Giacometti
Die Gestalt als Herausforderung
Michaela Angermair, Véronique Wiesinger
Alberto Giacometti (1901–1966) gilt als einer der größten Bildhauer des 20. Jahrhunderts, und auch als Maler hat er, insbesondere in seinen späten Jahren, ein bedeutendes, meist monochromes Werk geschaffen. Der Sohn des postimpressionistischen Künstlers Giovanni Giacometti kehrte seiner Heimat, dem schweizerischen Bergell, bereits im Alter von 18 Jahren den Rücken, um eine Genfer Kunstschule zu besuchen und sich nach Studienreisen durch Italien 1922 in Paris niederzulassen. Schnell erlangte er Anerkennung im Kreis der Surrealisten und bei einflussreichen Auftraggebern wie dem Ehepaar Noailles.

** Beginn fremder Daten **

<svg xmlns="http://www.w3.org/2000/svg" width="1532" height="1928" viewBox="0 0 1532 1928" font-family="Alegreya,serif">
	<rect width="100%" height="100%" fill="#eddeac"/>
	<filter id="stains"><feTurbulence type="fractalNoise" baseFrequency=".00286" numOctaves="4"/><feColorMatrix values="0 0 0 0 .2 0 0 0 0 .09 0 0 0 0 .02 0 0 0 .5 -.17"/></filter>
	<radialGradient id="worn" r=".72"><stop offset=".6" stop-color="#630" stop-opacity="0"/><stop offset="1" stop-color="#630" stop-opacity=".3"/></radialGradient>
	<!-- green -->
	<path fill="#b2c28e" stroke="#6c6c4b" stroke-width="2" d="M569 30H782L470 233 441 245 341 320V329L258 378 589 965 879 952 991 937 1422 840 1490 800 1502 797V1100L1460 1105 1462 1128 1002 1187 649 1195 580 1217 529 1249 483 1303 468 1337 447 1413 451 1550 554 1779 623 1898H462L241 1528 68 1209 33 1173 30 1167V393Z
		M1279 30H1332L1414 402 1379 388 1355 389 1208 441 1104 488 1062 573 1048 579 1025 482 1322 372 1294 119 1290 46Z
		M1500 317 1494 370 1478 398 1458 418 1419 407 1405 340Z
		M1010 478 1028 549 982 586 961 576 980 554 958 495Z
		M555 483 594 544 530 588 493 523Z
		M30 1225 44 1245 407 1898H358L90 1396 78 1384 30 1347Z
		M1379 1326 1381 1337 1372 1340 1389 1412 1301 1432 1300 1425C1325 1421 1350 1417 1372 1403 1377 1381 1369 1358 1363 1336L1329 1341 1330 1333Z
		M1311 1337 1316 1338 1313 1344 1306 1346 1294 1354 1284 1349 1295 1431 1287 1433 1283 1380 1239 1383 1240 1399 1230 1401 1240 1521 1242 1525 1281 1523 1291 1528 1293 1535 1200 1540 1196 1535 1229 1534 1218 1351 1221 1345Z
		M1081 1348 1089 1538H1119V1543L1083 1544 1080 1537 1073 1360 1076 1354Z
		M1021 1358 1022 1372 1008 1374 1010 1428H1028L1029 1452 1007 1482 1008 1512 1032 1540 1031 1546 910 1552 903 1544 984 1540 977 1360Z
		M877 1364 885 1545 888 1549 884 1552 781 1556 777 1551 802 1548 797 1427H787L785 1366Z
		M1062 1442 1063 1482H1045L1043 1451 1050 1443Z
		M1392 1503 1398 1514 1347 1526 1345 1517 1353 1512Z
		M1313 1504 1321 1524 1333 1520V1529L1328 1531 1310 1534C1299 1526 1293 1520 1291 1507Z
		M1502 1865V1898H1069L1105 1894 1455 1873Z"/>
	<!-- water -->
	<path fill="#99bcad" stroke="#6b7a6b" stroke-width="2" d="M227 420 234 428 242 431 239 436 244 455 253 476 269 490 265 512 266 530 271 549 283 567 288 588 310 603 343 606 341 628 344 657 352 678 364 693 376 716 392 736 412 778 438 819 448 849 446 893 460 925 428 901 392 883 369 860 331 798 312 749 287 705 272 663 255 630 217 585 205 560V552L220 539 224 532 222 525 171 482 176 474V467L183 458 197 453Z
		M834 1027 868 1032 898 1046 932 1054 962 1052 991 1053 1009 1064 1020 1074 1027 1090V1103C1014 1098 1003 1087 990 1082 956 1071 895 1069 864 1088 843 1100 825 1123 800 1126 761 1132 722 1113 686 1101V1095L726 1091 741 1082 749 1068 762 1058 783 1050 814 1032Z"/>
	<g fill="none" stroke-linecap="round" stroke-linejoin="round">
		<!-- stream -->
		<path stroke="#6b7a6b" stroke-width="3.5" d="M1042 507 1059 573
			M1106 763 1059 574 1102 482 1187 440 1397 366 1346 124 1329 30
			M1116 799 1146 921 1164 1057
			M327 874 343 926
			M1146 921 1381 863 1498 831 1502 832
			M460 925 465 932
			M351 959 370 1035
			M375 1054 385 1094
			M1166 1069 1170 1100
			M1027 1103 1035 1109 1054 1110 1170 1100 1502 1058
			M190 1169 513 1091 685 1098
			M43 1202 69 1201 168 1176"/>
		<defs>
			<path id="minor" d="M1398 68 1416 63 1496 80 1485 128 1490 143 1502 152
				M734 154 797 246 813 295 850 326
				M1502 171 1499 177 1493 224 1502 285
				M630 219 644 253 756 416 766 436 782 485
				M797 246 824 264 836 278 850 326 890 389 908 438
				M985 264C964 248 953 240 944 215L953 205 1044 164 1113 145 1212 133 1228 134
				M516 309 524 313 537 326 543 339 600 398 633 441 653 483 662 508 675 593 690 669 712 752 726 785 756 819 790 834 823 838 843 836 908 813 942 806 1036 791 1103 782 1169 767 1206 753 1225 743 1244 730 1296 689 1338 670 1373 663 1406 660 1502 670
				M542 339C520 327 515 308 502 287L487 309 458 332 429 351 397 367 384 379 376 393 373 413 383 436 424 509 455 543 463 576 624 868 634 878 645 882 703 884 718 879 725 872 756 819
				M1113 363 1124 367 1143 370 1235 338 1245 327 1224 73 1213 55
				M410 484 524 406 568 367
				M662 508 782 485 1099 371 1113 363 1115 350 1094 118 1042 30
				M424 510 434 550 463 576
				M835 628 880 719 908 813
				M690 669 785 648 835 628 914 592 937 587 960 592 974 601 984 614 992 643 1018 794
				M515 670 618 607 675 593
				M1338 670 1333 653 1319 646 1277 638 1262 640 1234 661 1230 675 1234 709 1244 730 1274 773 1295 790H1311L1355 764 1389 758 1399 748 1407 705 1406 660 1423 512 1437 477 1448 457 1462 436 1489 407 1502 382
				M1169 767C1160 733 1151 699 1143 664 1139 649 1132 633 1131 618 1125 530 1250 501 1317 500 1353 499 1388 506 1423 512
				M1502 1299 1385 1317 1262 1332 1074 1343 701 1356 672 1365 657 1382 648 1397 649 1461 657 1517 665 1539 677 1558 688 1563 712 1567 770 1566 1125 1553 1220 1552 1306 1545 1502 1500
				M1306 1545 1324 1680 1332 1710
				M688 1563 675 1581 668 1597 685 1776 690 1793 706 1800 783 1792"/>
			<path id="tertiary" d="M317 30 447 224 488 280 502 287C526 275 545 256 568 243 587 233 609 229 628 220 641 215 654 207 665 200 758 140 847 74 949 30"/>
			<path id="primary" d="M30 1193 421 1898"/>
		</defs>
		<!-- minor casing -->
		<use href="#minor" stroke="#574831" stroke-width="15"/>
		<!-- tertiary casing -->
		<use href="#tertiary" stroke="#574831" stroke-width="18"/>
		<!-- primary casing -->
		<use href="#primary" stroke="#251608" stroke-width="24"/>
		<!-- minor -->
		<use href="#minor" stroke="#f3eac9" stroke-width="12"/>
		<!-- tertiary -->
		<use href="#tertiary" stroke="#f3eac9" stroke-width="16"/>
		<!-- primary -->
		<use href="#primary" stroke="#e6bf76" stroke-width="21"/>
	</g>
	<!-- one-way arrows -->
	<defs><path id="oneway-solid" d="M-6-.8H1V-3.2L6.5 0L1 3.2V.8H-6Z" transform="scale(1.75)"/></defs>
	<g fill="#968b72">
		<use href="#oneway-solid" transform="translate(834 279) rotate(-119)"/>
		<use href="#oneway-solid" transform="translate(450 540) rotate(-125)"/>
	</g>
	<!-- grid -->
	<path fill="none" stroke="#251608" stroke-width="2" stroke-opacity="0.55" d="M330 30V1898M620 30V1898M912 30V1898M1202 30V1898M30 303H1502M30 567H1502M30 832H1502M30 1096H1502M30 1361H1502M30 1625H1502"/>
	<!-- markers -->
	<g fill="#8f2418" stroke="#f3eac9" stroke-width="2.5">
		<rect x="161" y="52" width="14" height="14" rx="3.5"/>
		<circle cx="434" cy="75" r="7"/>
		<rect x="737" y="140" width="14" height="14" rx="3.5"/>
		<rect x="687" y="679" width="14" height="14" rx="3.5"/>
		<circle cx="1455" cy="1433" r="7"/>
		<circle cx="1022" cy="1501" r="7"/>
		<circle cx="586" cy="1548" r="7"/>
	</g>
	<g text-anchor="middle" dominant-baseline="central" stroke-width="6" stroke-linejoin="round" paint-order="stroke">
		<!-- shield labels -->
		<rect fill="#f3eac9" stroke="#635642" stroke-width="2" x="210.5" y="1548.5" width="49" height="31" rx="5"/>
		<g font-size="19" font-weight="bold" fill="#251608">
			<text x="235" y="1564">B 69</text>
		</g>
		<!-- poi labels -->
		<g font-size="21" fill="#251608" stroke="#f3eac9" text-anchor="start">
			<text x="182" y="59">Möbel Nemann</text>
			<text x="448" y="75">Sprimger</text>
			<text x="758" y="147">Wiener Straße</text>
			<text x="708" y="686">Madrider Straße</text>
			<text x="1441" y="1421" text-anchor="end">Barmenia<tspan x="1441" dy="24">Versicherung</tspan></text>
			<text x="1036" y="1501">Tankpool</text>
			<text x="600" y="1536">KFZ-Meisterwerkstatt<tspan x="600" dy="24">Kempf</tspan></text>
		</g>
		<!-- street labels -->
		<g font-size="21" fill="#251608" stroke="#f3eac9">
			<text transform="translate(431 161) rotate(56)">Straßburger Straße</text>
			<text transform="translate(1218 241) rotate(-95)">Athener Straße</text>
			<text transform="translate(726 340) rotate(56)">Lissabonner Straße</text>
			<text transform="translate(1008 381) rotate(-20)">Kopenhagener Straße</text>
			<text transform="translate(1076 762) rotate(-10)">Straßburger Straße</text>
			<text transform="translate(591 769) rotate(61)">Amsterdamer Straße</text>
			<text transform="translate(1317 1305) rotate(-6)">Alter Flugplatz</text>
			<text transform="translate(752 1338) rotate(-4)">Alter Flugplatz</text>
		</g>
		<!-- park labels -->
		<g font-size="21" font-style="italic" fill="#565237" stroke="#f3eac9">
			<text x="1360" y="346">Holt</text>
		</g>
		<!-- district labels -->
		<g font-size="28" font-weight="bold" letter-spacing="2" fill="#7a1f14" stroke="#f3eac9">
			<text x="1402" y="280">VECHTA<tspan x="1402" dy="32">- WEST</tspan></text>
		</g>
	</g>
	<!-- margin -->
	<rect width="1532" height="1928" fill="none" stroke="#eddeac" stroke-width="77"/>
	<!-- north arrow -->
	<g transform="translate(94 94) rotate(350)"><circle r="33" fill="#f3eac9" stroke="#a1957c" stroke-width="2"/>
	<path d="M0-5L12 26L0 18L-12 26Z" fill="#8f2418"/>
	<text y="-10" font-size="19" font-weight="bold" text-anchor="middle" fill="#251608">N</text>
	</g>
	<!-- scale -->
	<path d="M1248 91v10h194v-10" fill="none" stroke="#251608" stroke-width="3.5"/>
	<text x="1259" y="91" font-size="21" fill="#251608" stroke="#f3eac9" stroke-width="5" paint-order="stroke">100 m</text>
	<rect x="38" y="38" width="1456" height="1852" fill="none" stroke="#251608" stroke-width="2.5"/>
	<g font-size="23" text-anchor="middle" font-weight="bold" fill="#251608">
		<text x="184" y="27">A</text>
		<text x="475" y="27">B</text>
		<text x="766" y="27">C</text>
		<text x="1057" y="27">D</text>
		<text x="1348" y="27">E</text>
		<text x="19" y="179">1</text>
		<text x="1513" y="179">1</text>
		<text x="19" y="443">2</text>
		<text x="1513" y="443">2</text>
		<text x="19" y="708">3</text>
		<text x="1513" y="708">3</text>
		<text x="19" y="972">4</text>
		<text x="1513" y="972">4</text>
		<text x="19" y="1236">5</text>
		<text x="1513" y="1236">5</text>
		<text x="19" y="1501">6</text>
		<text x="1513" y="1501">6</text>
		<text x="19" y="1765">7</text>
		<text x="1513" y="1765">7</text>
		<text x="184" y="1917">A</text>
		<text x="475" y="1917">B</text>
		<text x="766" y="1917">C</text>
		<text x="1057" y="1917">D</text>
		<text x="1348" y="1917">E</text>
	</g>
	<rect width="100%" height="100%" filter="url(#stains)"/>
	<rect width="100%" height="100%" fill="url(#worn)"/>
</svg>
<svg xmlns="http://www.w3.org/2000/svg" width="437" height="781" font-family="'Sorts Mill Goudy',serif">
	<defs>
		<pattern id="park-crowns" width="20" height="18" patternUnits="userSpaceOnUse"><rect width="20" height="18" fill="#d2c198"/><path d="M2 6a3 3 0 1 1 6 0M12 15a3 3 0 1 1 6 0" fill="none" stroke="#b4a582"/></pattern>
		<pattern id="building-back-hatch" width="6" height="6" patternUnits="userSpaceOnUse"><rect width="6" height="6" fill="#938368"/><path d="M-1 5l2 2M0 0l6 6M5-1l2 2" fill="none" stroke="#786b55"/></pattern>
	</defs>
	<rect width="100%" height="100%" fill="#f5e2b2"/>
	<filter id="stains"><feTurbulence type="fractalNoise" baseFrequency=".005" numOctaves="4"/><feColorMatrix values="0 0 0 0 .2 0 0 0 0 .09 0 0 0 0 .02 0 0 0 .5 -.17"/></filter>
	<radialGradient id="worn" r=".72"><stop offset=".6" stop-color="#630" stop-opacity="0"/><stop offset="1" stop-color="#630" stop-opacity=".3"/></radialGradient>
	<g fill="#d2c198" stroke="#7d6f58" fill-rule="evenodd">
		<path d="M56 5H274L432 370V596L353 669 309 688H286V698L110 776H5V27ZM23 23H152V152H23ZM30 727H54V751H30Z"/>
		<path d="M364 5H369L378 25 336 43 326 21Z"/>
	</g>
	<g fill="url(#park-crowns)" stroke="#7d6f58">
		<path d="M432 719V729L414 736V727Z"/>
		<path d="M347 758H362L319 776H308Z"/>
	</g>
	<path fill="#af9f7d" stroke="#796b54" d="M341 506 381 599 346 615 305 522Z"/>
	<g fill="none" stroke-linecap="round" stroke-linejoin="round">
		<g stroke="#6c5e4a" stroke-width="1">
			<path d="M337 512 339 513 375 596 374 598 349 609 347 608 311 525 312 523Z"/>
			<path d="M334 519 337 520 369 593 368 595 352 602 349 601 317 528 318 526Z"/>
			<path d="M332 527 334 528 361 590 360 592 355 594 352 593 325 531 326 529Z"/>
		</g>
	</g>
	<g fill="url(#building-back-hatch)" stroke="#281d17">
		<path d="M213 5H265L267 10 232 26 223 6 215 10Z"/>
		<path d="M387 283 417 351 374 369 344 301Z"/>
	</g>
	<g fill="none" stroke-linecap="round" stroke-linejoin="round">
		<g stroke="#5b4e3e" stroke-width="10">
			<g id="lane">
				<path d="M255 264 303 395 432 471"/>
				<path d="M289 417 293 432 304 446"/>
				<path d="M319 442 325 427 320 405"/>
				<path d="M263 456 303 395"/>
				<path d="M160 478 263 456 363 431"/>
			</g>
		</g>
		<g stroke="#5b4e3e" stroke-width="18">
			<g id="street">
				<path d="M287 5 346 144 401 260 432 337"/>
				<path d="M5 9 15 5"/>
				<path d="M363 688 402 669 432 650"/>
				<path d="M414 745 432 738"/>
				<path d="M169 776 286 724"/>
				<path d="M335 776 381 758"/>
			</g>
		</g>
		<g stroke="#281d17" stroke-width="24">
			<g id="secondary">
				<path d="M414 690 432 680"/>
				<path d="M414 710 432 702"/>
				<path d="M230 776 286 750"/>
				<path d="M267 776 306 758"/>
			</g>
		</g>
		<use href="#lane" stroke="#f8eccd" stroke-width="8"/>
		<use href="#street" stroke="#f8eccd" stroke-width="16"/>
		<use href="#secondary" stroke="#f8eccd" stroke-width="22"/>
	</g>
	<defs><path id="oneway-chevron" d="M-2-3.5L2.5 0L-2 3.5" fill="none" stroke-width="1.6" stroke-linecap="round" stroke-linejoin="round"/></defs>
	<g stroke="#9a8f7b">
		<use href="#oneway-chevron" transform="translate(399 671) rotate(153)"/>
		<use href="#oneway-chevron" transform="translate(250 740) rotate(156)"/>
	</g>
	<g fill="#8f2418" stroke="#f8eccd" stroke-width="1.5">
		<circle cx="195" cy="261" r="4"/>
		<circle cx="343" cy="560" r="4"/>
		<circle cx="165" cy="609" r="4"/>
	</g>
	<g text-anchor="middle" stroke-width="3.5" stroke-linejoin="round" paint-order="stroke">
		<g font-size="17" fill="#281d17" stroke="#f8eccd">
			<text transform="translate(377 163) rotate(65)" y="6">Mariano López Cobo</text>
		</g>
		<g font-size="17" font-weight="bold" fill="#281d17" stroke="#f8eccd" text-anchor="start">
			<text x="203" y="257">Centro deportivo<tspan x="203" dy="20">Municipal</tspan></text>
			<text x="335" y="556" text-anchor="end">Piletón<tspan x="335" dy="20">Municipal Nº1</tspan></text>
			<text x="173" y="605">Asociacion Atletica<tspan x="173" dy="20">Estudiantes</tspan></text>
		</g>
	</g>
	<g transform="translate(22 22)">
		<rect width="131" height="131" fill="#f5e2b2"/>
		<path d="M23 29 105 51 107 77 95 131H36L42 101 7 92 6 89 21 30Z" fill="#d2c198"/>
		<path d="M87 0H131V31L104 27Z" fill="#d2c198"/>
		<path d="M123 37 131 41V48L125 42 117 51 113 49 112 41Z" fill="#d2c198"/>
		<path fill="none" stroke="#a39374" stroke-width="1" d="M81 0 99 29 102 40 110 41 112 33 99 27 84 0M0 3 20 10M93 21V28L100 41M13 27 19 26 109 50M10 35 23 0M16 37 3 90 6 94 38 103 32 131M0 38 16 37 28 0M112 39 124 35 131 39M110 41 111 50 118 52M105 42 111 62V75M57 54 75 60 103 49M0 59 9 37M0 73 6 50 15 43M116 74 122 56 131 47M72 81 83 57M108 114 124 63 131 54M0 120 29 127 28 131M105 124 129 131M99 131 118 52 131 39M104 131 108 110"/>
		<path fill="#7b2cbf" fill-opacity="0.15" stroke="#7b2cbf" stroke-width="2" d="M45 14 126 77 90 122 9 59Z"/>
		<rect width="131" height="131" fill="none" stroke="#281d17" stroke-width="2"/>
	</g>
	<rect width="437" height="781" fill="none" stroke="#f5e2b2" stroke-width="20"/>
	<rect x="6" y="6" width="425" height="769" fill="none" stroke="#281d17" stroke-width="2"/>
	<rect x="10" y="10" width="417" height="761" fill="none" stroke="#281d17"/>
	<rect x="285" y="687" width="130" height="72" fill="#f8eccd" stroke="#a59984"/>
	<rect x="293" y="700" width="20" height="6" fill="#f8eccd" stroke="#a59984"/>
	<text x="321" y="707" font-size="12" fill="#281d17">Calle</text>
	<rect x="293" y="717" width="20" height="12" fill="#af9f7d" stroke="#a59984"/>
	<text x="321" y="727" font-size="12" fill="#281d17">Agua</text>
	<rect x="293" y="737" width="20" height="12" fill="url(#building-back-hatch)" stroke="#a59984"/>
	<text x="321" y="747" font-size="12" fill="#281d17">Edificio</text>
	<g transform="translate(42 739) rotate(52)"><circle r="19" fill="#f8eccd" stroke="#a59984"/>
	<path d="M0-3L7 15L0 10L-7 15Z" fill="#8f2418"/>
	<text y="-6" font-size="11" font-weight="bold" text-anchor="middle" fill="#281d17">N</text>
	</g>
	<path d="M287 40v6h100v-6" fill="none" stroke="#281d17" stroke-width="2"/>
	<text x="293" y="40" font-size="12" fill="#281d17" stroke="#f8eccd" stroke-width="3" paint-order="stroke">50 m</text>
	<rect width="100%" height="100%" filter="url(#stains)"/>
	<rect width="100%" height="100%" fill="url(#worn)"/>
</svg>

Als er nach dem Krieg nach Frankreich zurückkehrte, begann er sich für die existenzialistische Ideenwelt zu interessieren und seine ikonischen stabdünnen, übergroßen menschlichen Figuren zu schaffen, die ihn bald international bekannt machten. 1956 vertrat er die Schweiz auf der Biennale von Venedig, 1959 stellte er auf der documenta aus, 1961 gestaltete er auf Becketts Wunsch das Bühnenbild für Warten auf Godot, seit 1964 stehen drei seiner „Schreitenden Männer“ im Innenhof der Fondation Maeght in Saint-Paul-de-Vence, 1965 richtete ihm das New Yorker MoMA eine Retrospektive aus.
Das vorliegende Buch gibt einen ebenso detaillierten wie kompakten und reich bebilderten Einblick in Alberto Giacomettis Leben und Werk. Jenseits aller Klischees vom einsamen und zweifelnden Künstler der existenzialistischen Epoche zeigt die Kunsthistorikerin Véronique Wiesinger (geb.1959) Giacometti in all seiner Widersprüchlichkeit und begibt sich auf die Spur seines avantgardistischen, seriellen Schaffens, das aus dem künstlerischen Prinzip der nie zu erreichenden Vollendung erwächst.